注意
点击 这里 下载完整的示例代码
训练器示例¶
这是一个使用 PyTorch Lightning 训练模型的 TorchX 应用程序示例。
此应用程序仅使用标准 OSS 库,没有运行时 torchx 依赖项。它使用 fsspec 保存和加载数据和模型,这使得应用程序独立于其运行的环境。
用法¶
要将训练器作为 ddp 应用程序在本地运行,使用 1 个节点和 2 个每个节点的工作程序(世界大小 = 2)
$ torchx run -s local_cwd dist.ddp
-j 1x2
--script ./lightning/train.py
--
--epochs=1
--output_path=/tmp/torchx/train
--log_path=/tmp/torchx/logs
--skip_export
注意
--
用于区分组件 (dist.ddp
) 和应用程序参数。
使用 --help
选项查看应用程序选项的完整列表
$ torchx run -s local_cwd dist.ddp -j 1x1 --script ./lightning/train.py -- --help
它与 ./train.py --help
相当。要在远程调度器上运行,请使用 -s
选项指定调度器。根据远程调度器的类型,您可能需要使用 -cfg
选项传递其他调度器配置。有关更多详细信息,请参见 远程调度器。
import argparse
import os
import sys
import tempfile
from typing import List, Optional
import pytorch_lightning as pl
import torch
from pytorch_lightning.callbacks import ModelCheckpoint
from pytorch_lightning.loggers import TensorBoardLogger
from torchx.examples.apps.lightning.data import (
create_random_data,
download_data,
TinyImageNetDataModule,
)
from torchx.examples.apps.lightning.model import (
export_inference_model,
TinyImageNetModel,
)
from torchx.examples.apps.lightning.profiler import SimpleLoggingProfiler
# ensure data and module are on the path
sys.path.append(".")
def parse_args(argv: List[str]) -> argparse.Namespace:
parser = argparse.ArgumentParser(description="pytorch lightning TorchX example app")
parser.add_argument(
"--epochs", type=int, default=3, help="number of epochs to train"
)
parser.add_argument("--lr", type=float, help="learning rate")
parser.add_argument(
"--batch_size", type=int, default=32, help="batch size to use for training"
)
parser.add_argument("--num_samples", type=int, default=10, help="num_samples")
parser.add_argument(
"--data_path",
type=str,
help="path to load the training data from, if not provided, random data will be generated",
)
parser.add_argument("--skip_export", action="store_true")

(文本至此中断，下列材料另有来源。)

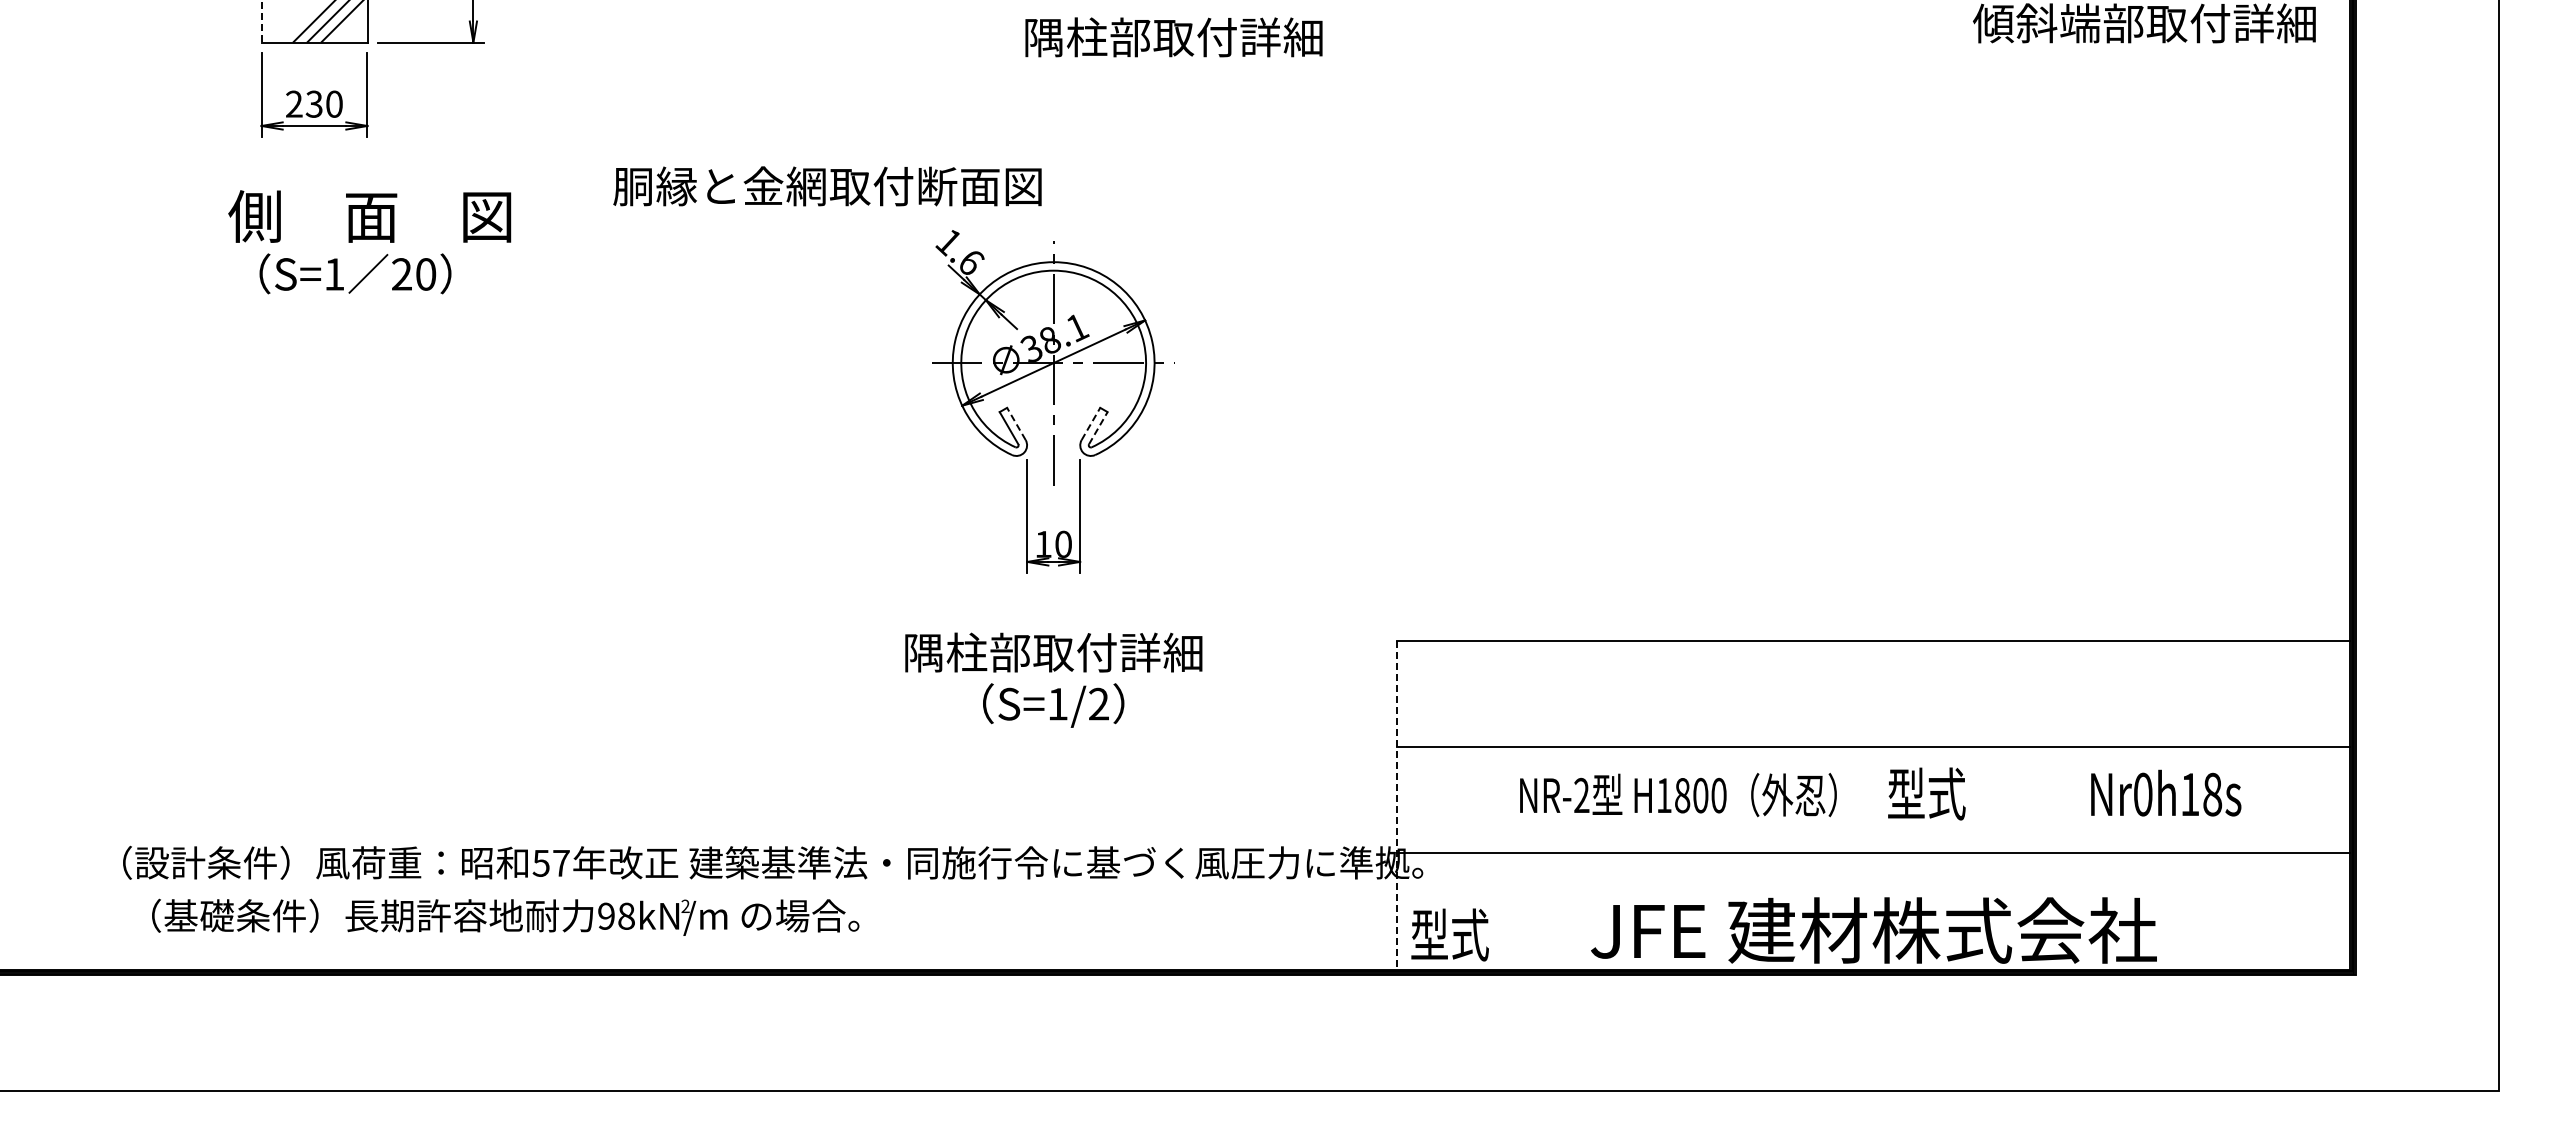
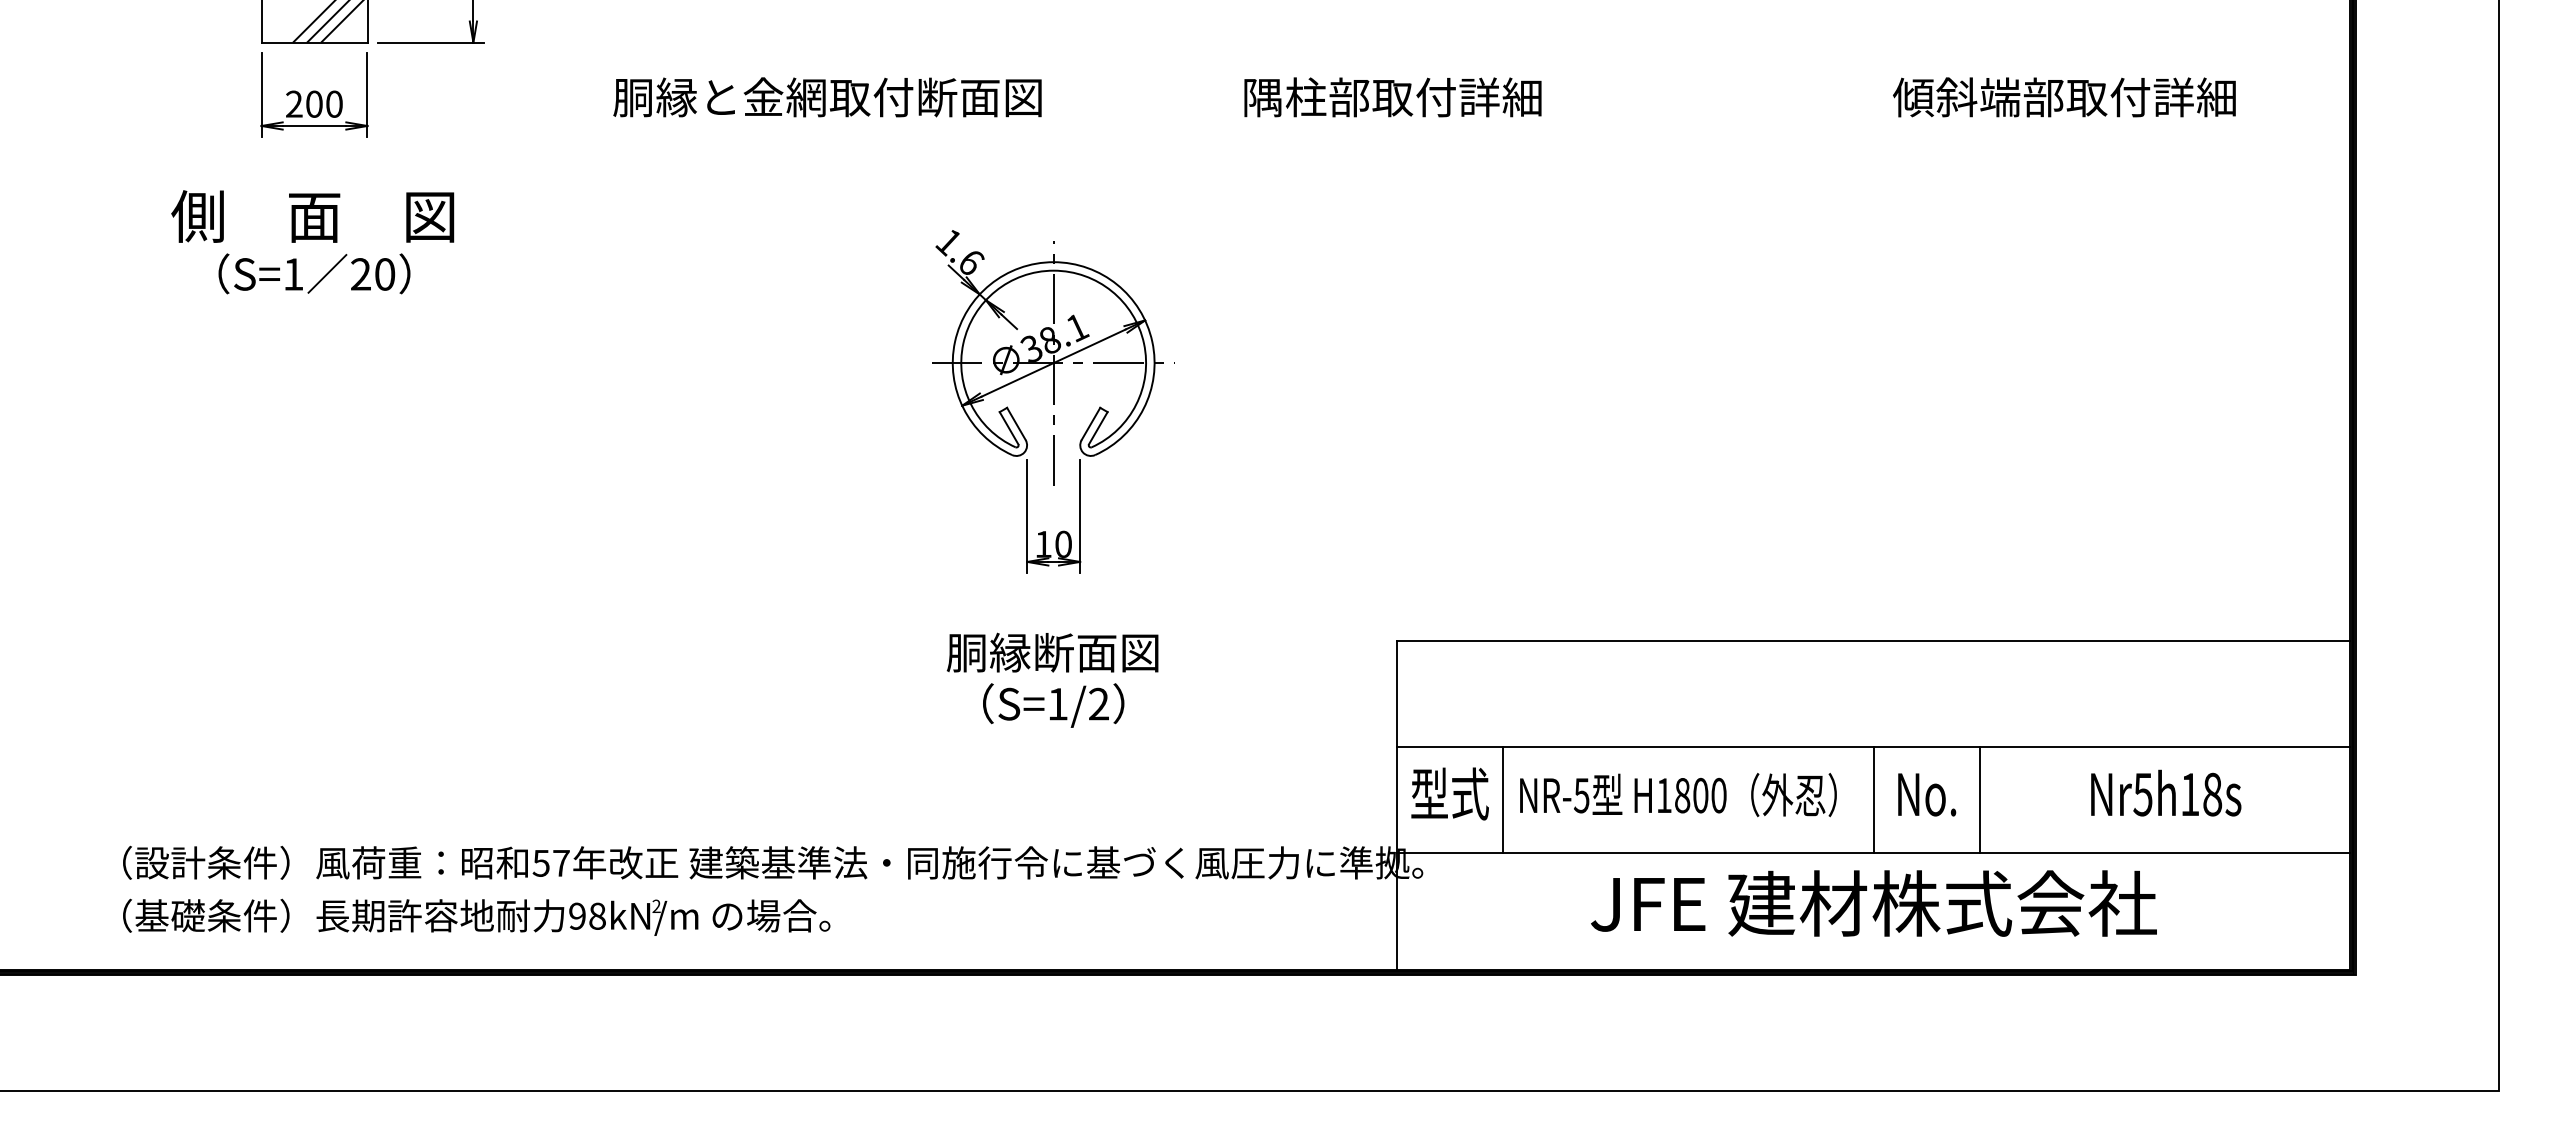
line at (261, 21): dashed -> solid
text at (2144, 23) position: (2144, 23) -> (2064, 97)
text at (1173, 37) position: (1173, 37) -> (1392, 97)
text at (313, 103): 230 -> 200
text at (827, 186) position: (827, 186) -> (827, 97)
text at (369, 216) position: (369, 216) -> (312, 216)
text at (355, 273) position: (355, 273) -> (314, 273)
line at (1016, 423): dashed -> solid
line at (1090, 423): dashed -> solid
line at (1098, 428): dashed -> solid
text at (1053, 652): 隅柱部取付詳細 -> 胴縁断面図
text at (1926, 793): 型式 -> No.
text at (2142, 794): Nr0h18s -> Nr5h18s
text at (1581, 795): NR-2 -> NR-5
line at (1502, 800): none -> present
line at (1873, 800): none -> present
line at (1979, 800): none -> present
line at (1396, 805): dashed -> solid
text at (505, 916) position: (505, 916) -> (476, 916)
text at (1873, 930) position: (1873, 930) -> (1873, 903)
text at (1449, 934) position: (1449, 934) -> (1449, 793)
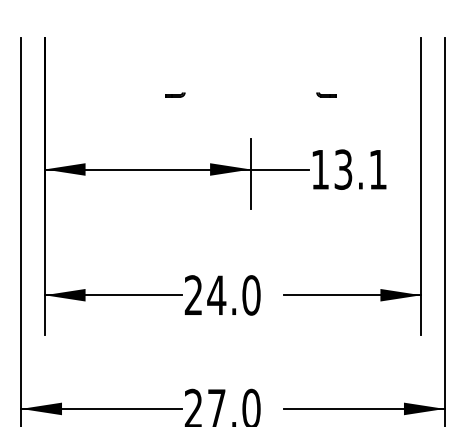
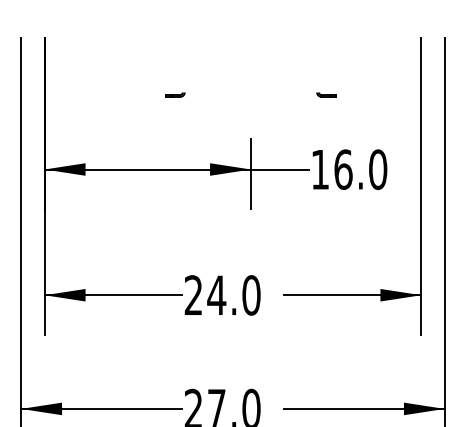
text at (360, 169): 13.1 -> 16.0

parser.add_argument("--load_path", type=str, help="checkpoint path to load from")
parser.add_argument(
"--output_path",
type=str,
help="path to place checkpoints and model outputs, if not specified, checkpoints are not saved",
)
parser.add_argument(
"--log_path",
type=str,
help="path to place the tensorboard logs",
default="/tmp",
)
parser.add_argument(
"--layers",
nargs="+",
type=int,
help="the MLP hidden layers and sizes, used for neural architecture search",
)
return parser.parse_args(argv)
def get_model_checkpoint(args: argparse.Namespace) -> Optional[ModelCheckpoint]:
if not args.output_path:
return None
# Note: It is important that each rank behaves the same.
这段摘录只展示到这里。